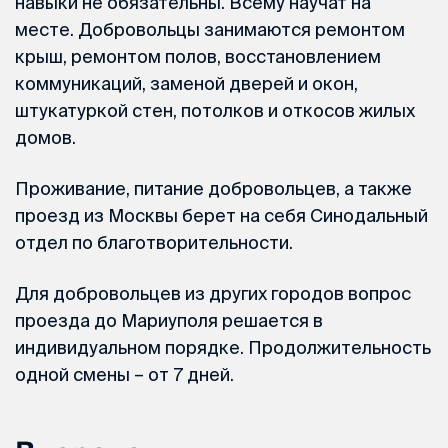
навыки не обязательны. Всему научат на
месте. Добровольцы занимаются ремонтом
крыш, ремонтом полов, восстановлением
коммуникаций, заменой дверей и окон,
штукатуркой стен, потолков и откосов жилых
домов.
Проживание, питание добровольцев, а также
проезд из Москвы берет на себя Синодальный
отдел по благотворительности.
Для добровольцев из других городов вопрос
проезда до Мариуполя решается в
индивидуальном порядке. Продолжительность
одной смены – от 7 дней.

· · · · ·

Instructions for the task - Beginning at the line that holds "Для добровольцев из других городов вопрос", write out word for word each line through the end of the records.

Exercise solution -
Для добровольцев из других городов вопрос
проезда до Мариуполя решается в
индивидуальном порядке. Продолжительность
одной смены – от 7 дней.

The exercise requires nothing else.